It took some time, but finally, the Federal Department of Transportation issued a regulatory ruling that banned texting while driving in most commercial motor vehicles.
Dialing Cell Phone, 5.9 times more likely to have a crash
Use/reach for an electronic device, 6.7 times as likely
Texting, 23.2 times as likely.
Those are some sobering statistics.
A new factor
A ruling out of California plays into the mix in an interesting way. Although the case involved looking at information on a cell phone subsequent to a drug arrest, the courts held that police could search a cell phone without a warrant as part of their investigation. This means that at the scene of an accident, officers may pull up recent cell phone activity to see if the driver involved was texting.
States are still working out the law. A ruling in Ohio found just the opposite, and in that state, a warrant is required.
Attorneys who are establishing the facts of a truck vs. car collision for their client will often subpoena cell phone records. They do this to find out if a truck driver may have been driving distracted – a situation that may have contributed to an accident. With the police able to do this on scene however, the case is made that much stronger by having their independent testimony on record in the police report. This may also be used to establish penalties against truck drivers under the DOT regulations.
Of course, for professional truck drivers, there are many more distractions than cell phones alone. As noted in the VTTI study, merely reaching for an electronic device can dramatically increase the chances of having an accident. Modern truck cabs may have a CB-radio, radar detector, laptop computer, GPS display, electronic manifest or log, and other devices – all or any of which can impair driving.
More accidents and more deadly accidents
Distracted driving not only increases the numbers of accidents, but increases the likelihood that an accident will be serious.
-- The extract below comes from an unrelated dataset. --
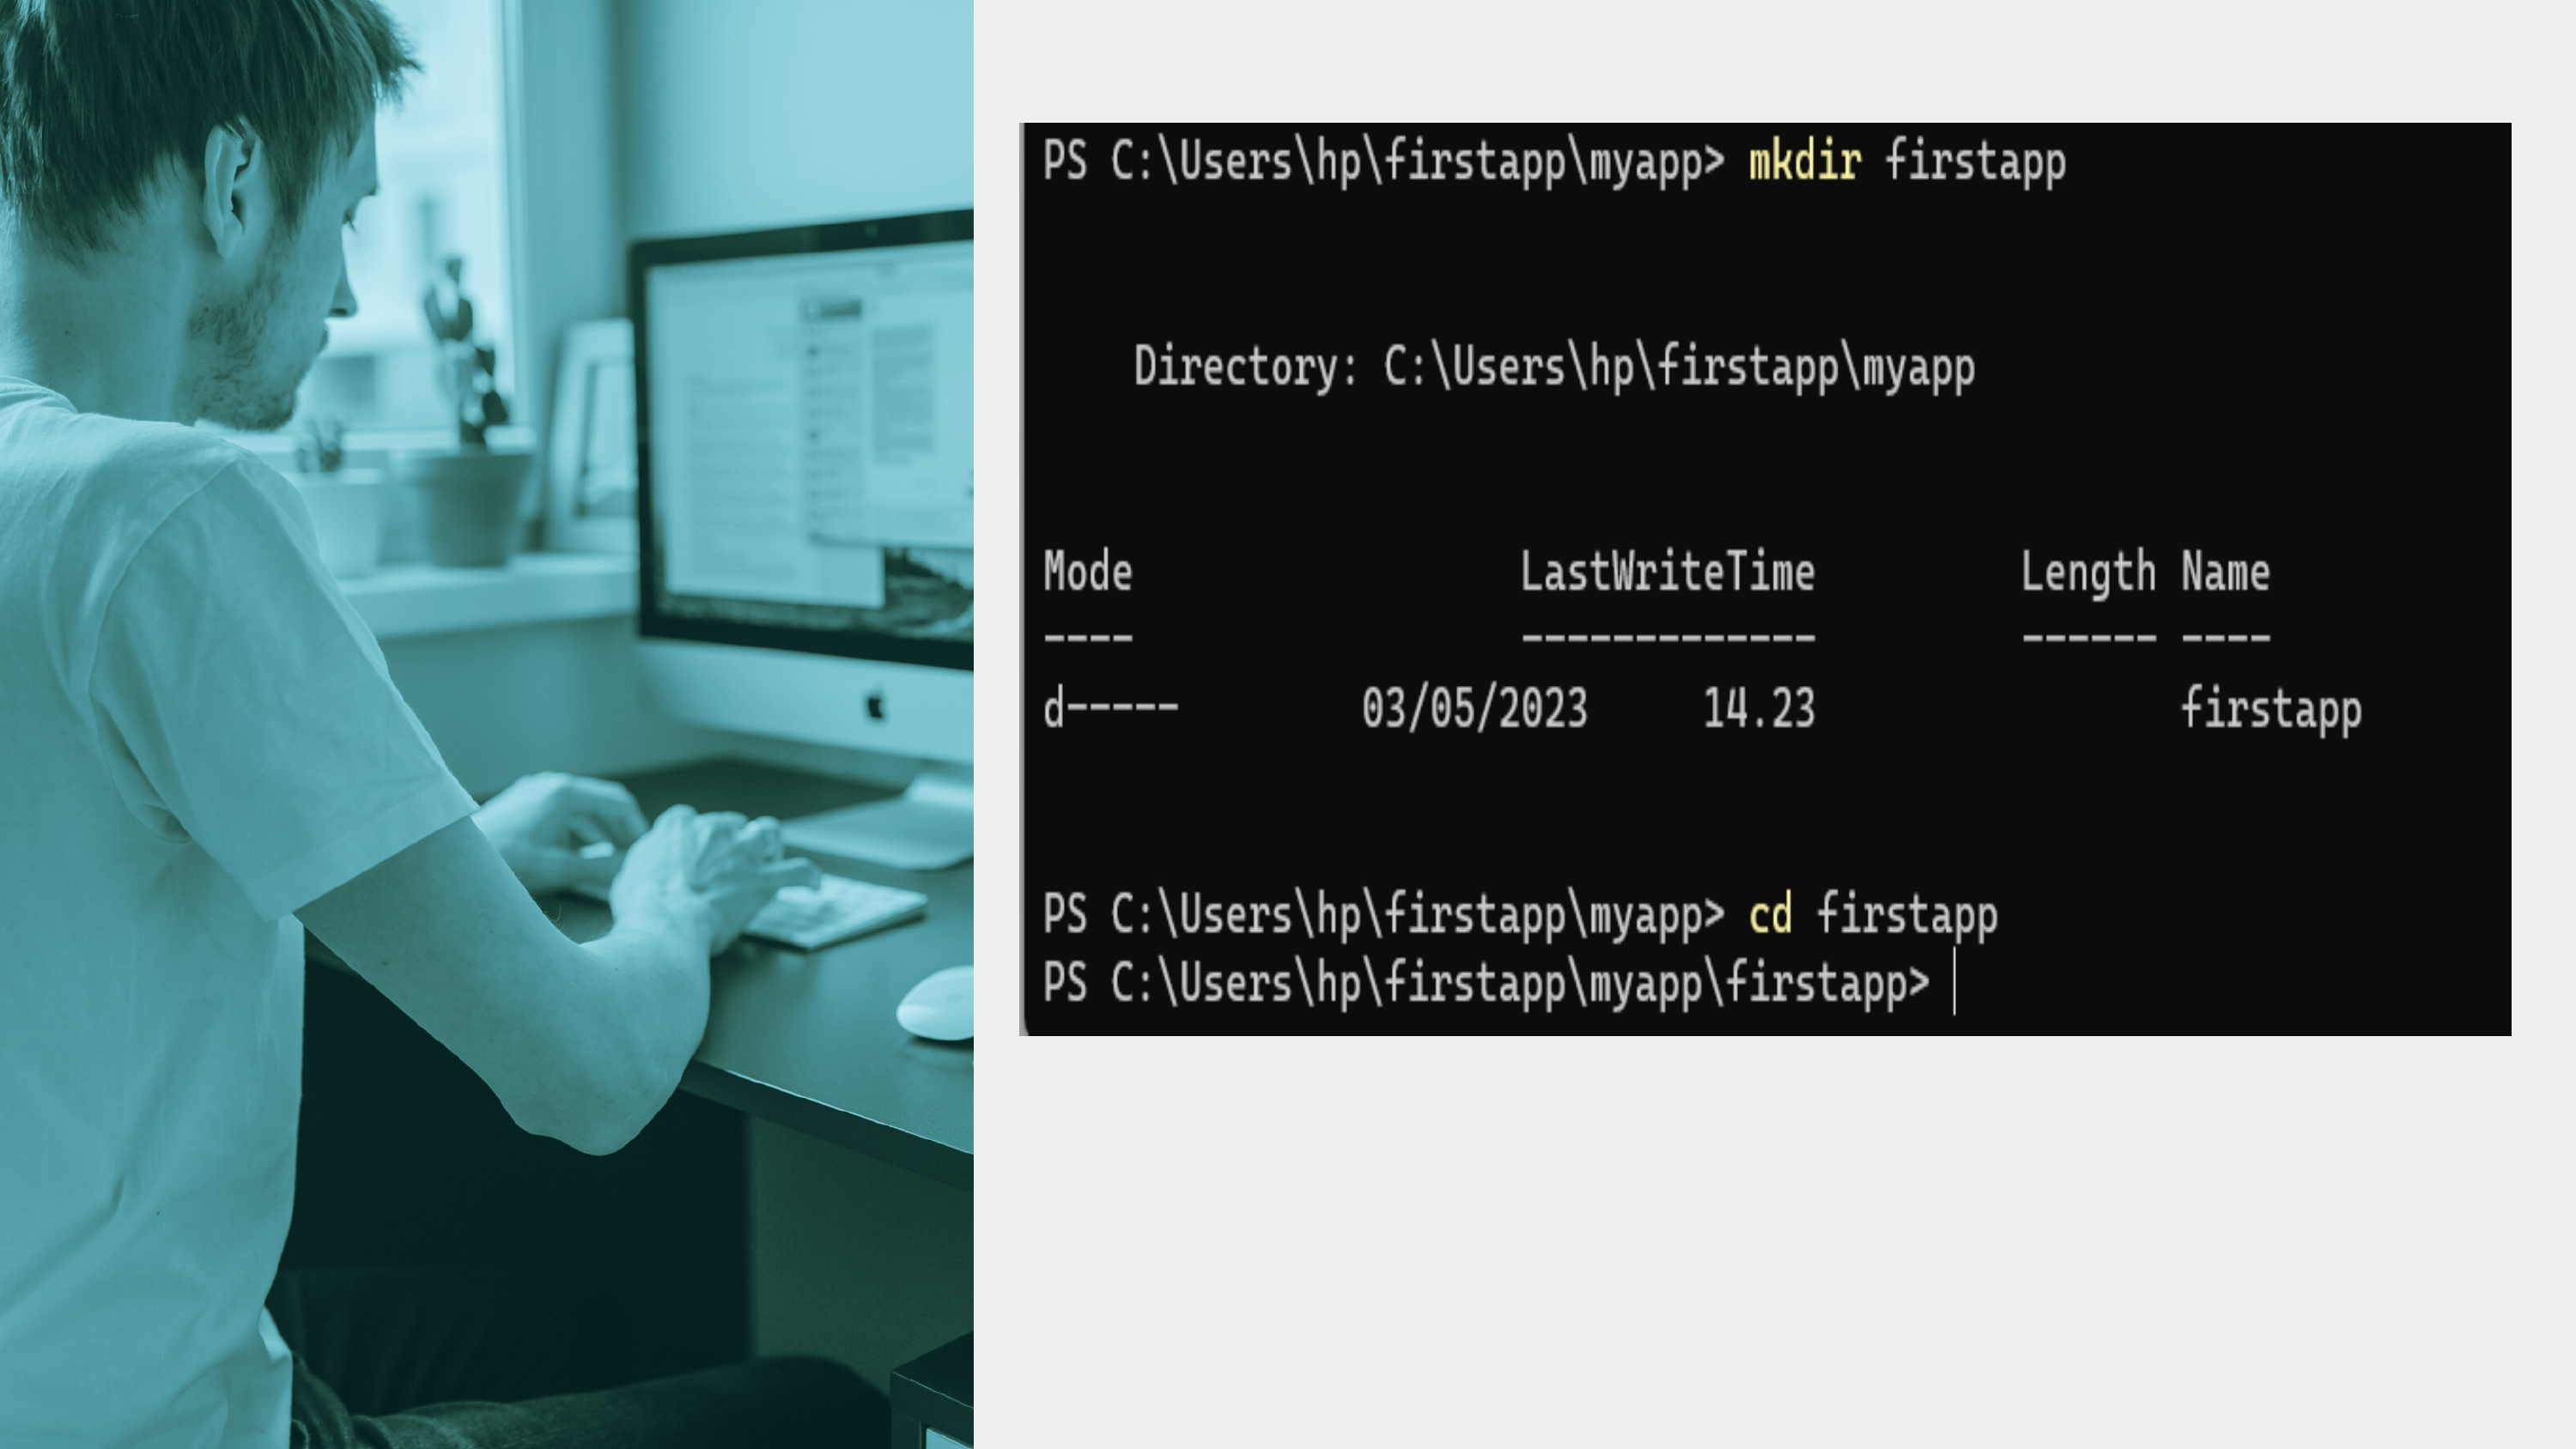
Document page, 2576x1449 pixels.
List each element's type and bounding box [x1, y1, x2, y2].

picture [1019, 123, 2512, 1036]
text_box [0, 0, 974, 1449]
Data shows that 20% of injury crashes involved distracted driving – and these are only the ones reported. The assumption is that many go unreported.
The reason is simple. When you are attentive, you can take some action – braking or swerving – to lessen the damage. But with distracted driving, the responsible party is often unaware an accident is about to happen. Quite often, these accidents involve ramming into the back of a stopped vehicle at full speed or drifting into the wrong lane. The mental or cognitive impairment is akin to falling asleep at the wheel – much worse even than someone who is driving slightly drunk. Their reactions will be slowed, but the distracted driver can completely zone out, allowing the truck to move along on autopilot.